回答卻讓她生氣。
“要是官卡還好了呢。附近的一幫子刁民,一到年底就堵路,美其名曰收‘壓祟錢’。屁!就是趁火打劫,無法無天!”
“縣老爺都不管的嗎?”禾田不抱希望地搭著訕。
“咳!裝聾作啞還好點。就這種事兒,頂多就是罵一頓、關兩天,等出來了,只會變本加厲,而且一回生、二回熟,根本都不帶怕的,一來二去都混成了滾刀肉,正經過日子的人家,誰不怕招惹這種人?惹不起只有躲著走!”
“這麼多人給幾個混混擺佈,丟不丟人!”禾田毫不掩飾自己的鄙視。
“你不是這地兒的人,自然不怕報復,真是站著說話不腰疼。”回答的人既羞愧又憤憤。
“這哪是丟不丟人的事兒。這事兒一旦沾上了,就像黃泥掉褲襠——不是屎也是屎。
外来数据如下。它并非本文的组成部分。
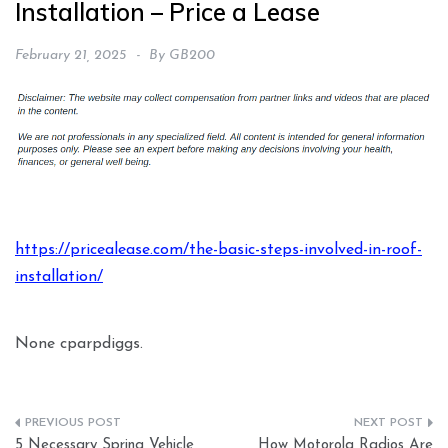
Installation – Price a Lease
February 21, 2025
By
GB200
https://pricealease.com/the-basic-steps-involved-in-roof-
installation/
None cparpdiggs.
Post
5 Necessary Spring Vehicle
How Motorola Radios Are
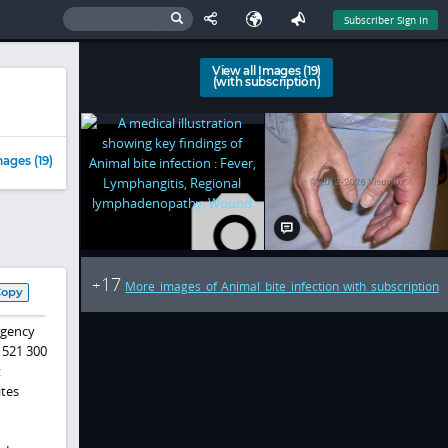
Subscriber Sign In
View all Images (19)
(with subscription)
ages (19)
17
+
More images of Animal bite infection with subscription
Copy
rgency
 521 300
t
ites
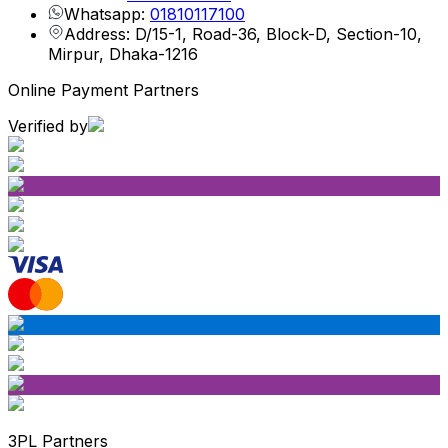
Whatsapp:
01810117100
Address: D/15-1, Road-36, Block-D, Section-10,
Mirpur, Dhaka-1216
Online Payment Partners
Verified by
3PL Partners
”打圓場的人語調滄桑。
“就是,回頭往你家潑糞,燒你家草垛,戳你家窗戶紙,打你家孩子,你根本就抓不住人……”
禾田瞭然地頷首:知道了,他們遇上的是車匪路霸,屬於官方嚴厲打擊的物件。
但是吧,就算是在前世,這種人也曾囂張了相當長的一段時間,屬於屢禁不止的社會毒瘤。
法律的懲治作用並不大,經常地嚴打一下、消停一下,之後又會死灰復燃,且抗打壓能力更強,愈發變本加厲,終歸是不停地試探律法的底線。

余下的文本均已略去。